Addepar mirrors Palantir's approach

Diving deeper into

Addepar

Company Report
This approach mirrors that of Palantir, co-founded by the same investor (Joe Lonsdale) who helped create Addepar.
Analyzed 5 sources

The real parallel is not just shared founders, it is a shared belief that hard data problems deserve software built more like infrastructure than a lightweight SaaS tool. Addepar spends heavily so it can normalize messy portfolio data from PDFs, fund reports, custodians, and private asset records into one system that large RIAs and private banks can actually run billing, reporting, rebalancing, trading, and forecasting on. That is why it can charge more than Tamarac, Orion, and Black Diamond.
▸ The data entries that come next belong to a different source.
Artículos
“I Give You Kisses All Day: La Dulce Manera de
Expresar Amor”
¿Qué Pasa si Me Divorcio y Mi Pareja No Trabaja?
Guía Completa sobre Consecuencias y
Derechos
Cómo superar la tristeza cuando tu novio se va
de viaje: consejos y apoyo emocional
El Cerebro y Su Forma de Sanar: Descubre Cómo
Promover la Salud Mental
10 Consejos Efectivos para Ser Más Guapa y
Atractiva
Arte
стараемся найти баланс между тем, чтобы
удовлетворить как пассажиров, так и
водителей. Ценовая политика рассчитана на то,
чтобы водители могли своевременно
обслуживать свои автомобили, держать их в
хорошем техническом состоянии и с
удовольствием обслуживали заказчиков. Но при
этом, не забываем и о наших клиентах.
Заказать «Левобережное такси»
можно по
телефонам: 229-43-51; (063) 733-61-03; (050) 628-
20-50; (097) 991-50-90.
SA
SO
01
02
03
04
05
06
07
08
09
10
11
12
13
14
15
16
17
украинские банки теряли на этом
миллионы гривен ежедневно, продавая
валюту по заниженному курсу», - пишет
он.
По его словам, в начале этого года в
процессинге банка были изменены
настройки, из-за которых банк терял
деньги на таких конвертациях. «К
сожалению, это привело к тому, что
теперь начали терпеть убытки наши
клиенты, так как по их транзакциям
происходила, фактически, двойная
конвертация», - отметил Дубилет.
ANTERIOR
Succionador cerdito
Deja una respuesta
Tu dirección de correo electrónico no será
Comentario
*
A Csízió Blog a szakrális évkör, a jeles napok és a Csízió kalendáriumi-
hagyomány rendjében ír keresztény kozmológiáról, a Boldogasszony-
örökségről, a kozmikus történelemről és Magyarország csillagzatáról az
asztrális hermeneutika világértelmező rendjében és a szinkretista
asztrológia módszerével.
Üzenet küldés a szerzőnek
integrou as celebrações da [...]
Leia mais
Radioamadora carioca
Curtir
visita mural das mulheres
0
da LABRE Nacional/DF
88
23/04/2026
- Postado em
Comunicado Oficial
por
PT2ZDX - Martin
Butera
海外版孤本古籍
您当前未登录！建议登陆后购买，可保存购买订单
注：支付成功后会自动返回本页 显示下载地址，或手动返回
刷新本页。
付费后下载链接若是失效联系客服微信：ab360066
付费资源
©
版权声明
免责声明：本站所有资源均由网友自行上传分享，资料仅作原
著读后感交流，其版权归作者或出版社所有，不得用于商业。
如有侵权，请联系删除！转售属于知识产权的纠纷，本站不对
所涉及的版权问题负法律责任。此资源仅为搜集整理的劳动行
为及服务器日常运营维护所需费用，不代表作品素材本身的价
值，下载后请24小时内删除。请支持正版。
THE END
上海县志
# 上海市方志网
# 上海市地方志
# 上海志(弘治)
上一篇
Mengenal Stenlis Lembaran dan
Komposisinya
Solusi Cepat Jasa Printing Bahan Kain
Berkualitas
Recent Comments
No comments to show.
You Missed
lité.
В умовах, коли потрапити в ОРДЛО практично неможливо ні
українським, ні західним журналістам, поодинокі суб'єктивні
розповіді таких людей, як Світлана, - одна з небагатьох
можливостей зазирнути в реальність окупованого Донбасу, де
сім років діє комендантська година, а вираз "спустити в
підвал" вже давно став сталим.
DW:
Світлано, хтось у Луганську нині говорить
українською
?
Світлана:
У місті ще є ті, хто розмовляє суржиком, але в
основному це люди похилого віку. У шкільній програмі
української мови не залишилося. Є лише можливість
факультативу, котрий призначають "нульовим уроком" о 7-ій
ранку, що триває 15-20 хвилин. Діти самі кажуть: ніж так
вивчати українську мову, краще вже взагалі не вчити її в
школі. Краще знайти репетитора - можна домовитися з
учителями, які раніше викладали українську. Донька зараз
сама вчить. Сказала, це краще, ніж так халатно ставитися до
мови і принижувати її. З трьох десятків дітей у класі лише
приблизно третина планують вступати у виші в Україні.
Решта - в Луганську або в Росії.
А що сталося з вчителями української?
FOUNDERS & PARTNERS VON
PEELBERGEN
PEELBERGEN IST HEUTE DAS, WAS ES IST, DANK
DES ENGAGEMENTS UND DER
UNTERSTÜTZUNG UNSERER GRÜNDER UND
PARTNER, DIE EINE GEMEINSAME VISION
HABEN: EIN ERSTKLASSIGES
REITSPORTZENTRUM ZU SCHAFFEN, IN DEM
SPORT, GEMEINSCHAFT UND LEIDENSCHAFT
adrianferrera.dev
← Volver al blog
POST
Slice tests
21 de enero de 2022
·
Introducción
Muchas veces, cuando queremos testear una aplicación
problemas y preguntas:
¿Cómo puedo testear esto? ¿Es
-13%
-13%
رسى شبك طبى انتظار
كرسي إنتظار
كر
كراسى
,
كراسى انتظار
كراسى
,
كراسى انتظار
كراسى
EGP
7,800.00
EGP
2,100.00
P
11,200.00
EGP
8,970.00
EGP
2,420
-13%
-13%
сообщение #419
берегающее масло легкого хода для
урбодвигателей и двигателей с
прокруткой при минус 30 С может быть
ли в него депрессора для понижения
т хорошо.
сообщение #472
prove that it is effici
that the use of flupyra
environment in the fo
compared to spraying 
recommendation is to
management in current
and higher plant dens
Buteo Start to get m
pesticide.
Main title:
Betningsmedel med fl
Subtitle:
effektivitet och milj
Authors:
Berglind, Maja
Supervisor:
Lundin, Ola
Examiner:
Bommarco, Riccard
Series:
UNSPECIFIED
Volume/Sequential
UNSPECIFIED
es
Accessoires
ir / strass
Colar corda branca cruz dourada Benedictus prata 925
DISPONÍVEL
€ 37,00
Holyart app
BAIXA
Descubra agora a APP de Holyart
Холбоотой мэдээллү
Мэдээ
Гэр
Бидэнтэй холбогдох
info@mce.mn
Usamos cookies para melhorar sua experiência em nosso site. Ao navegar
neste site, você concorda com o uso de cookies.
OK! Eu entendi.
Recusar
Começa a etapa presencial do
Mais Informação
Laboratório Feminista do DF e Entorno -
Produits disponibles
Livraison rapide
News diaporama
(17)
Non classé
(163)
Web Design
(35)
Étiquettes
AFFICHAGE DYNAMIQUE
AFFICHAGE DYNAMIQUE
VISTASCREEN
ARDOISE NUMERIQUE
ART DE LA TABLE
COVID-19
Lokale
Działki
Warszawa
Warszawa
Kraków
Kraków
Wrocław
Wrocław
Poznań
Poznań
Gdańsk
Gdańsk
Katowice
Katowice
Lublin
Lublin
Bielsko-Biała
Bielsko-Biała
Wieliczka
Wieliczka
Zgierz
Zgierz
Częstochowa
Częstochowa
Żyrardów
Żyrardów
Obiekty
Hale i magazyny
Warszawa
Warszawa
  • Palantir and Addepar were both shaped by Joe Lonsdale, who helped found Palantir and founded Addepar with Jason Mirra. The common pattern is founder willingness to fund deep engineering first, then sell a more capable system into demanding customers who will pay for accuracy and flexibility.
  • In practice, that means Addepar is not just a performance dashboard. It ingests public and private holdings, applies valuation logic across 250,000 asset types, and layers on paid modules like billing, client reporting, scenario modeling, and native trading. The product gets stronger as asset complexity rises, which is exactly where cheaper rivals tend to break down.
  • The economic result looks similar to Palantir style software economics. Palantir reported R&D at 50% of revenue in 2024, and Addepar is spending more than $100M annually, about 40% of revenue, to support a premium product for larger accounts. Addepar still has only 2.7% RIA share versus Tamarac at 18%, so the premium model is built for expansion from a smaller, more upmarket base.

Going forward, this setup favors Addepar as wealthy client portfolios become more private, multi asset, and multi custodian. The winners in wealth tech will be the platforms that can handle ugly real world data and turn it into workflows advisors trust. That points toward continued share gains at the high end, not a race to the lowest price.